So, the suggested classification is a good basis to draw the first separating line between animate and inanimate nature, distinguishing biological and passive systems. But another approach should be used in order to draw one more separating line inside the group of active systems, just between biological and non-biological ones (Fig. 1). At first sight, a star or magmatic system is so unlike a biological system that we can find a lot of distinctions. It's true, but a profound sight to the deepest regularities of their functioning opens many common features that show unity of nature. Three principal common features have been formulated above; some others were considered earlier. (10) Like a living being, a magmatic system maintains homeostasis. This process is connected with continuous redistribution of matter and energy by means of their flows ("geological metabolism"). A magmatic system assimilates a huge volume of different host rocks during its own growth. Nevertheless, exploration of massifs of magmatic rocks shows amazing constancy of their composition in vast areas. According to the ionic-cybotactic theory, magma consists of microscopic "cybotactic groupings" of two types--long-range (including oxides Fe, Mg, Ca, etc.) and short-range ([Si.sub.x][O.sub.y]). (4) These groupings continuously appear, grow, and destroy in magma, like living organisms in the biosphere.

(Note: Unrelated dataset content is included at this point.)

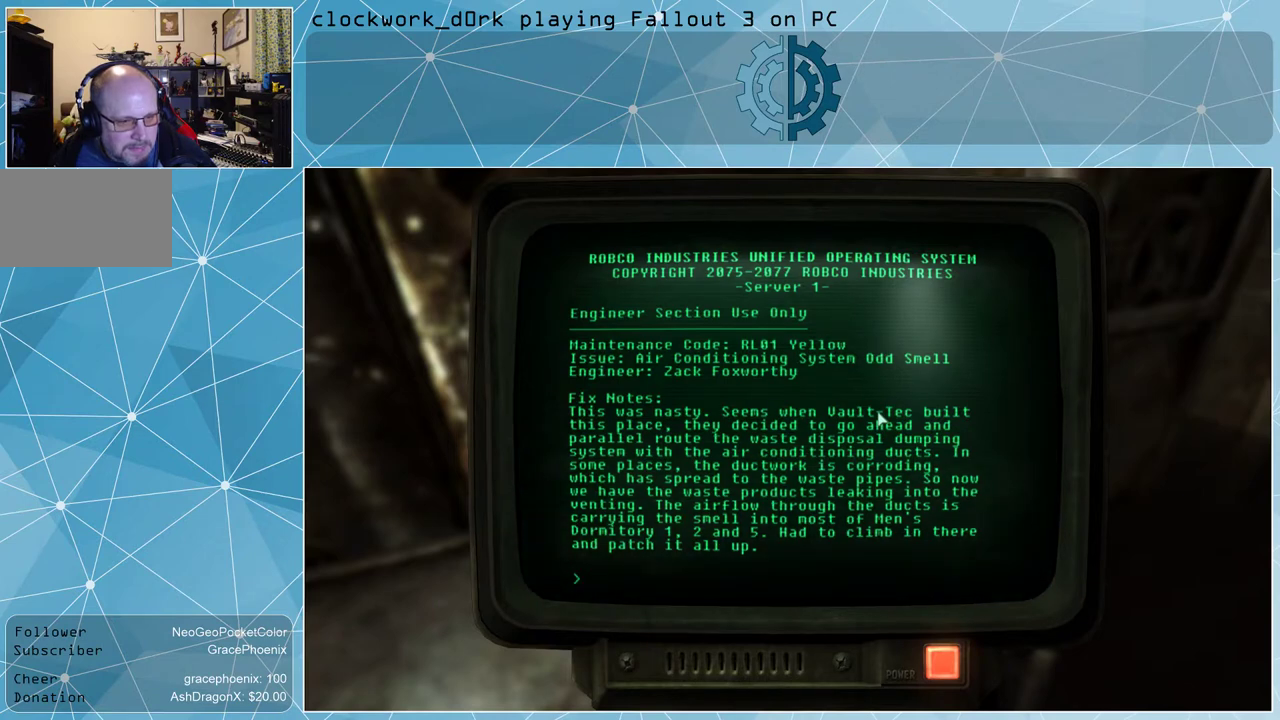
Gameplay with keyboard and mouse; each line is a JSON object with the keys and mouse buttons held at the frame after it. "events" lists presses ("down") and releases ("up") of "1", "2", "3", "4", "5", "a", "alt", "c", "ctrl", "d", "e", "f", "q", "r", "s", "shift", "space", "tab", "v", "w", "x", "z", "mouse_left", "mouse_wheel" and "mouse_right" between this image and that frame as [ms after this image, input, new state], when the widget could be followed in between. "mouse_left", "mouse_wheel", "mouse_right" = the "left", "wheel", "right" buttons of the "mouse" list. No other keys are recorded. "wheel" means that the mouse wheel is clicked or scrolled. Not read: mouse_move.
{"keys": [], "mouse": [], "events": [[34, "mouse_left", "down"], [134, "mouse_left", "up"]]}
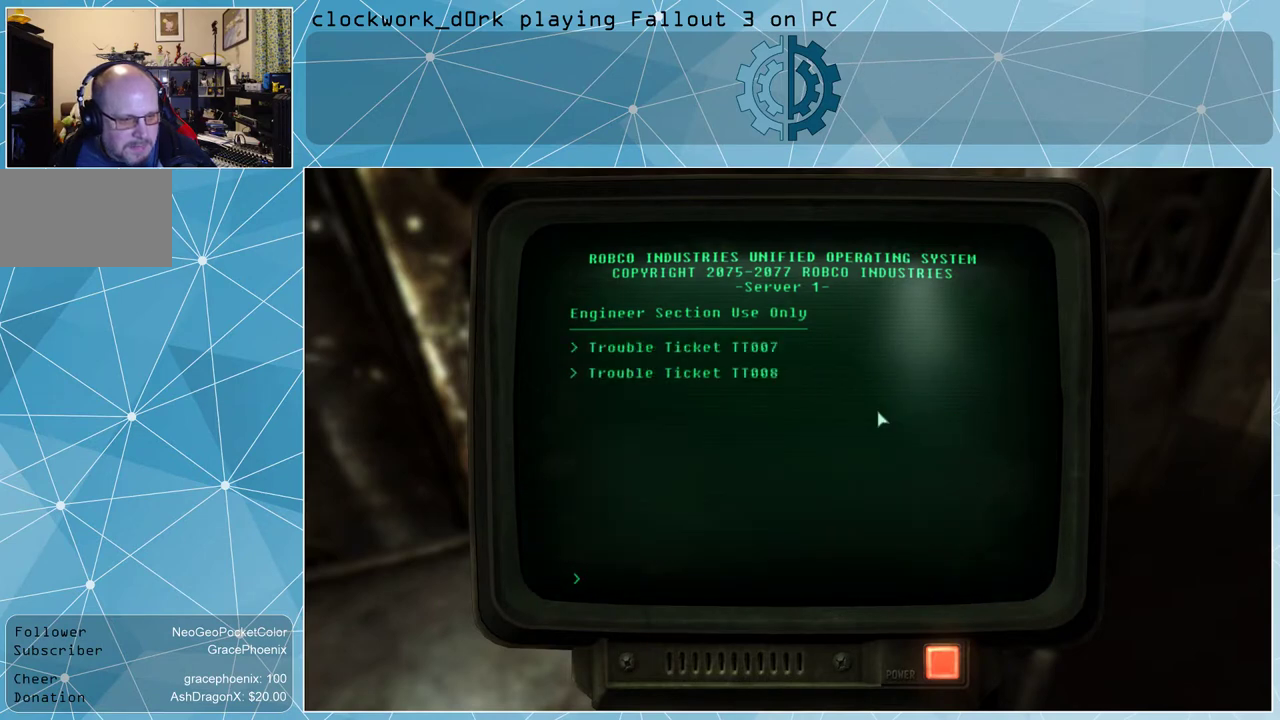
{"keys": [], "mouse": [], "events": []}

Active natural systems are characterized by continuous internal and external dynamic processes. Considering their peculiarities in various systems, we get a chance to find clear distinctions between them and to draw the second separating line. Basic distinctions can be found only through analysis of fundamental or universal processes occurring in the universe. There are some pairs of universal processes: "reversible--irreversible", "pressing--expansion," etc. The most appropriate for our purpose are opposite "spontaneous--non-spontaneous" universal processes. A change of balance between them defines change of free energy and entropy in a system. So, this new approach develops further the initial consideration of natural systems, based on the gradient of free energy as a principal criterion.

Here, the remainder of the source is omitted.